Input material
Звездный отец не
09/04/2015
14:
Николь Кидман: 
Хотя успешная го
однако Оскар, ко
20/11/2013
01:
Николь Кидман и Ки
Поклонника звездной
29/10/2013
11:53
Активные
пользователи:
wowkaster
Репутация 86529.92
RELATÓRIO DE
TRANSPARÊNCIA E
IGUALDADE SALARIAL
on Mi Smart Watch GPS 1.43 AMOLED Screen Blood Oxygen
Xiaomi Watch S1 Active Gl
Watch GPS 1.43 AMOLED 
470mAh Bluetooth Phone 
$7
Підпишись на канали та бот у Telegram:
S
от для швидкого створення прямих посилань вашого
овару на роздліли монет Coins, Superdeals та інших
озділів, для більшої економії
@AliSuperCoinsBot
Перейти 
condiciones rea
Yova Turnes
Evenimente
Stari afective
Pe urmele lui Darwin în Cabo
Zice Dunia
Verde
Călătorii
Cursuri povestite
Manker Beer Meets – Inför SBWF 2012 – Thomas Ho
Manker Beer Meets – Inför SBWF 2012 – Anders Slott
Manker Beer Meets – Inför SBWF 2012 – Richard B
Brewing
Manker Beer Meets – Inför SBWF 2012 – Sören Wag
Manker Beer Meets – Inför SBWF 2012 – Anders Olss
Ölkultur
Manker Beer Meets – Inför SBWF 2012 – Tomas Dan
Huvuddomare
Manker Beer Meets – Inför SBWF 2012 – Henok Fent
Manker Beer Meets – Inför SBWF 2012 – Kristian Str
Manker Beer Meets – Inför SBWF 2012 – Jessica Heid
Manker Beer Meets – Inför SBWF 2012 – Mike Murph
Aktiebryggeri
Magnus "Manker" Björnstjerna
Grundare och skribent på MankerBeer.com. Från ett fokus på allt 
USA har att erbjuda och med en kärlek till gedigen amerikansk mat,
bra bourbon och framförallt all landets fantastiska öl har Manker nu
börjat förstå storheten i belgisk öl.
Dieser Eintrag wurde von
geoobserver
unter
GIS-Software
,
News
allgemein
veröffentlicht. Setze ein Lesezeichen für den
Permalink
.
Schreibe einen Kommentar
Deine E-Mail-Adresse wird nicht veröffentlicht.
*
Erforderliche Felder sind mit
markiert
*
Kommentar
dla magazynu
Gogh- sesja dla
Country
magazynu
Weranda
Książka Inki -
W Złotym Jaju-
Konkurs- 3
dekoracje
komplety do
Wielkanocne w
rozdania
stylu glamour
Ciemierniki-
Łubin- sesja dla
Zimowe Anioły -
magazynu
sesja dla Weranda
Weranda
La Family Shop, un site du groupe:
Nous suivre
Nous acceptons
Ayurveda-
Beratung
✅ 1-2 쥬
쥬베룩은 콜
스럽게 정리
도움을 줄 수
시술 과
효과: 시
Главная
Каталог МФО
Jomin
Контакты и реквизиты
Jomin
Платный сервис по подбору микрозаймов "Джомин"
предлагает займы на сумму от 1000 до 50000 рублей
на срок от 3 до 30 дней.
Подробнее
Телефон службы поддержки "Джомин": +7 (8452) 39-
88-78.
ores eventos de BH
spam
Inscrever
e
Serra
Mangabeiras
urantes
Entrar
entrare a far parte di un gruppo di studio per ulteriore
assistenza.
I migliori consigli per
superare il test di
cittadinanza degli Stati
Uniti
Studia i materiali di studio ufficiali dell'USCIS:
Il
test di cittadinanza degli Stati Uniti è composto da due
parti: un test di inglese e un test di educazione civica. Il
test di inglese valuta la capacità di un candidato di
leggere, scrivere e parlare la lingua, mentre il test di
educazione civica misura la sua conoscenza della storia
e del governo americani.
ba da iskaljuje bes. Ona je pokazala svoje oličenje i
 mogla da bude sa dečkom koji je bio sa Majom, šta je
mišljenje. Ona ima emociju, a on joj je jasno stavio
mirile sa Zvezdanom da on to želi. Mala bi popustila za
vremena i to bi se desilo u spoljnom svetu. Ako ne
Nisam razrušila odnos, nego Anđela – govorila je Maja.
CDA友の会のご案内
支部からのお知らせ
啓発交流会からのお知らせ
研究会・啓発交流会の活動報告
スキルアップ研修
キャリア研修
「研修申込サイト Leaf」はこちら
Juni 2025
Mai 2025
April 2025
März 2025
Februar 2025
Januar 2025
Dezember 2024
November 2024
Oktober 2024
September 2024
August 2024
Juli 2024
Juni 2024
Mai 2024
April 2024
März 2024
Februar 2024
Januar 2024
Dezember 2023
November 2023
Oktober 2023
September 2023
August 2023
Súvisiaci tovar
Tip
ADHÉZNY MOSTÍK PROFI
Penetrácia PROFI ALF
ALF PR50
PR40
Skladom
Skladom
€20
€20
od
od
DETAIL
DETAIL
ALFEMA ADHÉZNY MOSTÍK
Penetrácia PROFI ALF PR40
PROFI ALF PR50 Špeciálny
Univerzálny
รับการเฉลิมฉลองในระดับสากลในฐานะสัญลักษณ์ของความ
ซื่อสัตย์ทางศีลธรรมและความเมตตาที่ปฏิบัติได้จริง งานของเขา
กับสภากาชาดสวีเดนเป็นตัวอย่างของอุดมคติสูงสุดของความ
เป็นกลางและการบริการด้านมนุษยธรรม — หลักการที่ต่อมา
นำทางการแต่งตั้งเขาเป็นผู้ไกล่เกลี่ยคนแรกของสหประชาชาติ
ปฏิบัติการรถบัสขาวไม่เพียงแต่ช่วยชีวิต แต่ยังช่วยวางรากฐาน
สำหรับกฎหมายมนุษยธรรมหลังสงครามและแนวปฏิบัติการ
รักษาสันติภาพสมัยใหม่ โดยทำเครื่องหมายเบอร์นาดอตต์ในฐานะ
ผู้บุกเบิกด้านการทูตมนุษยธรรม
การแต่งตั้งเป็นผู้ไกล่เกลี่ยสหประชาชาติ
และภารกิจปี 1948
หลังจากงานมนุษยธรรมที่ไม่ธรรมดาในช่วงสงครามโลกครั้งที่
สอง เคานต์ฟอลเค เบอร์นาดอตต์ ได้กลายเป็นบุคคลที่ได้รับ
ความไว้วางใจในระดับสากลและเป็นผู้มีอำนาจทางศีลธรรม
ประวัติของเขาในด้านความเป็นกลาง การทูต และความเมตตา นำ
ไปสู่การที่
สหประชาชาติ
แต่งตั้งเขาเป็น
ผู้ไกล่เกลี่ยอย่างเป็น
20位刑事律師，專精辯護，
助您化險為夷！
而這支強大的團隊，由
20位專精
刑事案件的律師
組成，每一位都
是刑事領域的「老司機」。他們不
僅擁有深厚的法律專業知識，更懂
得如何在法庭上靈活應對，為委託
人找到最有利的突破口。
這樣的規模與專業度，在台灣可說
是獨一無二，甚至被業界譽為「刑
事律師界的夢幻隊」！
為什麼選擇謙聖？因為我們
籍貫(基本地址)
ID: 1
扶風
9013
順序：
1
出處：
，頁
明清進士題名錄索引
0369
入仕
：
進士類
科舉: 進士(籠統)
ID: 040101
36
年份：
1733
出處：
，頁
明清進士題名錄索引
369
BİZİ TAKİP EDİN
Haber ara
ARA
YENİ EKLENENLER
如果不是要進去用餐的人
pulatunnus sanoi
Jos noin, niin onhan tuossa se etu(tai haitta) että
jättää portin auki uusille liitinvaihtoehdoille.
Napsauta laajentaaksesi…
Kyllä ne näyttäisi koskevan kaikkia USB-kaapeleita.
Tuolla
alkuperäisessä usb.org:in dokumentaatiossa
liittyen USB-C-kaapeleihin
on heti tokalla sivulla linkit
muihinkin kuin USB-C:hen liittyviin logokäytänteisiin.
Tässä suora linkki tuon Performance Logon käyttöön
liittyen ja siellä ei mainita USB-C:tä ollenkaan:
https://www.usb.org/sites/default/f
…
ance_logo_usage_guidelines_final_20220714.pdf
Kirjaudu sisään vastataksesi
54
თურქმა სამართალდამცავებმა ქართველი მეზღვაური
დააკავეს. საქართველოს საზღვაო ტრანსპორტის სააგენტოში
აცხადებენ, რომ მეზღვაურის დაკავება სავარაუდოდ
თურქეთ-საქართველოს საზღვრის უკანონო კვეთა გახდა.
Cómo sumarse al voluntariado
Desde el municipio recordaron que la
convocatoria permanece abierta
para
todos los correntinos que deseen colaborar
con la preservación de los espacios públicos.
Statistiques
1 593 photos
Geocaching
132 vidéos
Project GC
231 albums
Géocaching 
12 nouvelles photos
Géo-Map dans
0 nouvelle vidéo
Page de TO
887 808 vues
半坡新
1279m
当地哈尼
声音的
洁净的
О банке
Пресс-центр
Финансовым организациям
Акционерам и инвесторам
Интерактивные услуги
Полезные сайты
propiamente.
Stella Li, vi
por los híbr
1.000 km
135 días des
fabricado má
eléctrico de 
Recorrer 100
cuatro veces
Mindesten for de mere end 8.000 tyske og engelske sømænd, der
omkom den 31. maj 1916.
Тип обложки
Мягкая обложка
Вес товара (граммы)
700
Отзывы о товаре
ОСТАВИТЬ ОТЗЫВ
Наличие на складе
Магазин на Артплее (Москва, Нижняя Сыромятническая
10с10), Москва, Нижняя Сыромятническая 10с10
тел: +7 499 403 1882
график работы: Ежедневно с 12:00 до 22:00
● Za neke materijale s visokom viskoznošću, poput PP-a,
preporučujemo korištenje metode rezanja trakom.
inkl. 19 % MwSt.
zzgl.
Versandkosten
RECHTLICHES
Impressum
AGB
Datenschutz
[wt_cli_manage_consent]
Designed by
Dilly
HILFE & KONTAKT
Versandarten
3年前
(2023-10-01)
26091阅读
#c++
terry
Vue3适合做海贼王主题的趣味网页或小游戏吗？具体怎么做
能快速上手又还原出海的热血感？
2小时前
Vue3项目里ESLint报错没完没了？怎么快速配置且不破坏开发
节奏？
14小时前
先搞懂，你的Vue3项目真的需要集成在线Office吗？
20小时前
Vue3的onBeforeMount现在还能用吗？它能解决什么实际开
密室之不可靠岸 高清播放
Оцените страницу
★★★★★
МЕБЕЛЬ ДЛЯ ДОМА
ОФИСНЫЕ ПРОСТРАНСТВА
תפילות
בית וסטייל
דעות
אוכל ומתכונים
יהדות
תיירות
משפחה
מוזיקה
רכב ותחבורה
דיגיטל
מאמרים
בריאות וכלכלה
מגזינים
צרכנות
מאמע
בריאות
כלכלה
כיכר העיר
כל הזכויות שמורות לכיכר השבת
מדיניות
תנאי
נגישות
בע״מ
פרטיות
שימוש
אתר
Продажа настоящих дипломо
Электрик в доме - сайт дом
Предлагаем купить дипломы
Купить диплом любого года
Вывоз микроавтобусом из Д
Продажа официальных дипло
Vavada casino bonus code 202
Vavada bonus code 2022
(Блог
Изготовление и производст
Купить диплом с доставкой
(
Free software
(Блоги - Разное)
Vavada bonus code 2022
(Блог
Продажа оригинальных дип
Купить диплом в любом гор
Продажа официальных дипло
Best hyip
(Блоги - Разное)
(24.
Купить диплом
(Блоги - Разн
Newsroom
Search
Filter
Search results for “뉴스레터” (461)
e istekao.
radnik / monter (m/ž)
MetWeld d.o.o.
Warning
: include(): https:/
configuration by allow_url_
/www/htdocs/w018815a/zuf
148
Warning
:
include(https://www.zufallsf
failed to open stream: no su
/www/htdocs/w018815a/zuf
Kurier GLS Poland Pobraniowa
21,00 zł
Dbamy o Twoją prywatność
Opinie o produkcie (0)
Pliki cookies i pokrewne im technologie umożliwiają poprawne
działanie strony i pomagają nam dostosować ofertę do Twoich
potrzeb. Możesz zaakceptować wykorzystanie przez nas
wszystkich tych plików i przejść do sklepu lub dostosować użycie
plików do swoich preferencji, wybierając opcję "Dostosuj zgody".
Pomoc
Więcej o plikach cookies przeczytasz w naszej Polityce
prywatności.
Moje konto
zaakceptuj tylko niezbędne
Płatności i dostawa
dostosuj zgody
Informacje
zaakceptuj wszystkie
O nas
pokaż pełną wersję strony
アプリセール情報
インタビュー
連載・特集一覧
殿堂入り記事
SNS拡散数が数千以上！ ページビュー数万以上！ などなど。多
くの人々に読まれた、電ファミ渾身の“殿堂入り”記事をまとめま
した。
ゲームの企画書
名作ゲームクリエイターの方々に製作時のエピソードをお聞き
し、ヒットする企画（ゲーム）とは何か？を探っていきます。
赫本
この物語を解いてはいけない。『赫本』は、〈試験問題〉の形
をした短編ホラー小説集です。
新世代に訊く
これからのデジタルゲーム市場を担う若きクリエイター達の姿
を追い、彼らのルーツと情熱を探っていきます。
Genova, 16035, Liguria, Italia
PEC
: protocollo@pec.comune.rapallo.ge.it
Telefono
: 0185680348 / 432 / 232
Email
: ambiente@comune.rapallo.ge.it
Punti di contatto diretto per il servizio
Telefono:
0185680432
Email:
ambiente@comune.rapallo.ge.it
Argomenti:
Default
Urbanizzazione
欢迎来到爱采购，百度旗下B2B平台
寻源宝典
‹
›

Work order
The response must hold only the lines above from the line with "Januar 2025" through the line with "นำทางการแต่งตั", each copied exactly, both ends kept.

Result for this exercise
Januar 2025
Dezember 2024
November 2024
Oktober 2024
September 2024
August 2024
Juli 2024
Juni 2024
Mai 2024
April 2024
März 2024
Februar 2024
Januar 2024
Dezember 2023
November 2023
Oktober 2023
September 2023
August 2023
Súvisiaci tovar
Tip
ADHÉZNY MOSTÍK PROFI
Penetrácia PROFI ALF
ALF PR50
PR40
Skladom
Skladom
€20
€20
od
od
DETAIL
DETAIL
ALFEMA ADHÉZNY MOSTÍK
Penetrácia PROFI ALF PR40
PROFI ALF PR50 Špeciálny
Univerzálny
รับการเฉลิมฉลองในระดับสากลในฐานะสัญลักษณ์ของความ
ซื่อสัตย์ทางศีลธรรมและความเมตตาที่ปฏิบัติได้จริง งานของเขา
กับสภากาชาดสวีเดนเป็นตัวอย่างของอุดมคติสูงสุดของความ
เป็นกลางและการบริการด้านมนุษยธรรม — หลักการที่ต่อมา
นำทางการแต่งตั้งเขาเป็นผู้ไกล่เกลี่ยคนแรกของสหประชาชาติ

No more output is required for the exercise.